* [PROBLEM DETAILS]: Each record must reappear in the answer exactly as it is written.

* [MATERIAL FOR THIS EXERCISE]:
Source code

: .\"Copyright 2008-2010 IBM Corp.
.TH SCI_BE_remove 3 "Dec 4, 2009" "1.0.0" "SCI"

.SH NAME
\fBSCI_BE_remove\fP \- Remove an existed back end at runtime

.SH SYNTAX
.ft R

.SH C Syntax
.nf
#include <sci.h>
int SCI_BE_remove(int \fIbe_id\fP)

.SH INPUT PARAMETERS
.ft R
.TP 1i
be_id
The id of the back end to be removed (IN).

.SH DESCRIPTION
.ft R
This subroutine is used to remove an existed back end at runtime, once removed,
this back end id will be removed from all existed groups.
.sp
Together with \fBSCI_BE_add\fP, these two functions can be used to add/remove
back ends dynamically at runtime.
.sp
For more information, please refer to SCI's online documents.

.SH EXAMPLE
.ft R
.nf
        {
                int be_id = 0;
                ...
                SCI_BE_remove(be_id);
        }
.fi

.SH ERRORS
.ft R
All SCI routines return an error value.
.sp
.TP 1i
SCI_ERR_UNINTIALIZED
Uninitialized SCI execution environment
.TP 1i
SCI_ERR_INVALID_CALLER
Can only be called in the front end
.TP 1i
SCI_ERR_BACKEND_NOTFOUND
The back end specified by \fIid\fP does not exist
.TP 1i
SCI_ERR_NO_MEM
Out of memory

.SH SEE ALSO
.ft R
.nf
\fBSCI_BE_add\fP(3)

* [SOLVED EXERCISE]:
Source code

: .\"Copyright 2008-2010 IBM Corp.
.TH SCI_BE_remove 3 "Dec 4, 2009" "1.0.0" "SCI"

.SH NAME
\fBSCI_BE_remove\fP \- Remove an existed back end at runtime

.SH SYNTAX
.ft R

.SH C Syntax
.nf
#include <sci.h>
int SCI_BE_remove(int \fIbe_id\fP)

.SH INPUT PARAMETERS
.ft R
.TP 1i
be_id
The id of the back end to be removed (IN).

.SH DESCRIPTION
.ft R
This subroutine is used to remove an existed back end at runtime, once removed,
this back end id will be removed from all existed groups.
.sp
Together with \fBSCI_BE_add\fP, these two functions can be used to add/remove
back ends dynamically at runtime.
.sp
For more information, please refer to SCI's online documents.

.SH EXAMPLE
.ft R
.nf
        {
                int be_id = 0;
                ...
                SCI_BE_remove(be_id);
        }
.fi

.SH ERRORS
.ft R
All SCI routines return an error value.
.sp
.TP 1i
SCI_ERR_UNINTIALIZED
Uninitialized SCI execution environment
.TP 1i
SCI_ERR_INVALID_CALLER
Can only be called in the front end
.TP 1i
SCI_ERR_BACKEND_NOTFOUND
The back end specified by \fIid\fP does not exist
.TP 1i
SCI_ERR_NO_MEM
Out of memory

.SH SEE ALSO
.ft R
.nf
\fBSCI_BE_add\fP(3)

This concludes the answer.